# Work instructions
The expected result is every line of the records, printed exactly.

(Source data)
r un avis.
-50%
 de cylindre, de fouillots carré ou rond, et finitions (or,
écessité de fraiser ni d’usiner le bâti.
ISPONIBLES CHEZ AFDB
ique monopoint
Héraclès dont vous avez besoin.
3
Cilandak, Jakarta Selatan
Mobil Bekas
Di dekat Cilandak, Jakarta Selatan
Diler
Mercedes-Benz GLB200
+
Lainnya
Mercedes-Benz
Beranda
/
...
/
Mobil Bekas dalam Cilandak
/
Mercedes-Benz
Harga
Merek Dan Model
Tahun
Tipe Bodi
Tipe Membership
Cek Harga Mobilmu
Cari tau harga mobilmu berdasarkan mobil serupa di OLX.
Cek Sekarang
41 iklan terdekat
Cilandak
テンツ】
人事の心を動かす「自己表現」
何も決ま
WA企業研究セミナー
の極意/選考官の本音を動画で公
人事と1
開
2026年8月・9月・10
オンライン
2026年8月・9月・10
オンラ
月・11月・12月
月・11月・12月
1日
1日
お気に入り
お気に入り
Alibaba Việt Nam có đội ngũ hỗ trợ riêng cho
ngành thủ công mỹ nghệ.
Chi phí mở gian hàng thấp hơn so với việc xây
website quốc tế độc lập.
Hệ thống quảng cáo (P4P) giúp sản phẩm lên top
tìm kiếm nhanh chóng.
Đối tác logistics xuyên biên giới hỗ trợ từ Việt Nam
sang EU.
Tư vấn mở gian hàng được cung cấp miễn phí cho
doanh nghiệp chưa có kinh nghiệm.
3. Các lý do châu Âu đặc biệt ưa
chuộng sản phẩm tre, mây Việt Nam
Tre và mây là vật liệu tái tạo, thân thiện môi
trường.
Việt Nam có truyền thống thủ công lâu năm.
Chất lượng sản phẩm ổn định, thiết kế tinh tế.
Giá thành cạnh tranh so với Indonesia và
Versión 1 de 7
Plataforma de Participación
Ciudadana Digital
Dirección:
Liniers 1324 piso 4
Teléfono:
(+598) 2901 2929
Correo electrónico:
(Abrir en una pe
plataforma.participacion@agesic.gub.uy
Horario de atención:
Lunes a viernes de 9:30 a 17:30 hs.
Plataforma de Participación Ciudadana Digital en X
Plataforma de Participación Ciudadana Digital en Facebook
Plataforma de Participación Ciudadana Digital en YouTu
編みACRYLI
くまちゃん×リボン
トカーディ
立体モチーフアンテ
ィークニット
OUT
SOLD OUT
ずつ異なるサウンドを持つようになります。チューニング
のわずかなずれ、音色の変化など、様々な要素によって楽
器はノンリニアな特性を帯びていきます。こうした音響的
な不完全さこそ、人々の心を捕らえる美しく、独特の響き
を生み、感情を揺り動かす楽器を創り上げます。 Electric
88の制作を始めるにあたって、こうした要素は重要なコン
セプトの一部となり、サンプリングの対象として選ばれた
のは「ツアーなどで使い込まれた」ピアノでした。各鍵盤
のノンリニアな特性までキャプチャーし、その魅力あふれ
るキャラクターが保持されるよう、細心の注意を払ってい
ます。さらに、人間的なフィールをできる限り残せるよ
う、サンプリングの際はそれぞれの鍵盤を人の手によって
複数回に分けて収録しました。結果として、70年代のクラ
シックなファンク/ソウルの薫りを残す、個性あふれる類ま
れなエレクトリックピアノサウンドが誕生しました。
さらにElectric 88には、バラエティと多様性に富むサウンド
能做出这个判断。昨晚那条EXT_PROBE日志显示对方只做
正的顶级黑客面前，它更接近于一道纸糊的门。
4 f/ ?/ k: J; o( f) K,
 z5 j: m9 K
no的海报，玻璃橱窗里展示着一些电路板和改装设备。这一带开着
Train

# Task output
r un avis.
-50%
 de cylindre, de fouillots carré ou rond, et finitions (or,
écessité de fraiser ni d’usiner le bâti.
ISPONIBLES CHEZ AFDB
ique monopoint
Héraclès dont vous avez besoin.
3
Cilandak, Jakarta Selatan
Mobil Bekas
Di dekat Cilandak, Jakarta Selatan
Diler
Mercedes-Benz GLB200
+
Lainnya
Mercedes-Benz
Beranda
/
...
/
Mobil Bekas dalam Cilandak
/
Mercedes-Benz
Harga
Merek Dan Model
Tahun
Tipe Bodi
Tipe Membership
Cek Harga Mobilmu
Cari tau harga mobilmu berdasarkan mobil serupa di OLX.
Cek Sekarang
41 iklan terdekat
Cilandak
テンツ】
人事の心を動かす「自己表現」
何も決ま
WA企業研究セミナー
の極意/選考官の本音を動画で公
人事と1
開
2026年8月・9月・10
オンライン
2026年8月・9月・10
オンラ
月・11月・12月
月・11月・12月
1日
1日
お気に入り
お気に入り
Alibaba Việt Nam có đội ngũ hỗ trợ riêng cho
ngành thủ công mỹ nghệ.
Chi phí mở gian hàng thấp hơn so với việc xây
website quốc tế độc lập.
Hệ thống quảng cáo (P4P) giúp sản phẩm lên top
tìm kiếm nhanh chóng.
Đối tác logistics xuyên biên giới hỗ trợ từ Việt Nam
sang EU.
Tư vấn mở gian hàng được cung cấp miễn phí cho
doanh nghiệp chưa có kinh nghiệm.
3. Các lý do châu Âu đặc biệt ưa
chuộng sản phẩm tre, mây Việt Nam
Tre và mây là vật liệu tái tạo, thân thiện môi
trường.
Việt Nam có truyền thống thủ công lâu năm.
Chất lượng sản phẩm ổn định, thiết kế tinh tế.
Giá thành cạnh tranh so với Indonesia và
Versión 1 de 7
Plataforma de Participación
Ciudadana Digital
Dirección:
Liniers 1324 piso 4
Teléfono:
(+598) 2901 2929
Correo electrónico:
(Abrir en una pe
plataforma.participacion@agesic.gub.uy
Horario de atención:
Lunes a viernes de 9:30 a 17:30 hs.
Plataforma de Participación Ciudadana Digital en X
Plataforma de Participación Ciudadana Digital en Facebook
Plataforma de Participación Ciudadana Digital en YouTu
編みACRYLI
くまちゃん×リボン
トカーディ
立体モチーフアンテ
ィークニット
OUT
SOLD OUT
ずつ異なるサウンドを持つようになります。チューニング
のわずかなずれ、音色の変化など、様々な要素によって楽
器はノンリニアな特性を帯びていきます。こうした音響的
な不完全さこそ、人々の心を捕らえる美しく、独特の響き
を生み、感情を揺り動かす楽器を創り上げます。 Electric
88の制作を始めるにあたって、こうした要素は重要なコン
セプトの一部となり、サンプリングの対象として選ばれた
のは「ツアーなどで使い込まれた」ピアノでした。各鍵盤
のノンリニアな特性までキャプチャーし、その魅力あふれ
るキャラクターが保持されるよう、細心の注意を払ってい
ます。さらに、人間的なフィールをできる限り残せるよ
う、サンプリングの際はそれぞれの鍵盤を人の手によって
複数回に分けて収録しました。結果として、70年代のクラ
シックなファンク/ソウルの薫りを残す、個性あふれる類ま
れなエレクトリックピアノサウンドが誕生しました。
さらにElectric 88には、バラエティと多様性に富むサウンド
能做出这个判断。昨晚那条EXT_PROBE日志显示对方只做
正的顶级黑客面前，它更接近于一道纸糊的门。
4 f/ ?/ k: J; o( f) K,
 z5 j: m9 K
no的海报，玻璃橱窗里展示着一些电路板和改装设备。这一带开着
Train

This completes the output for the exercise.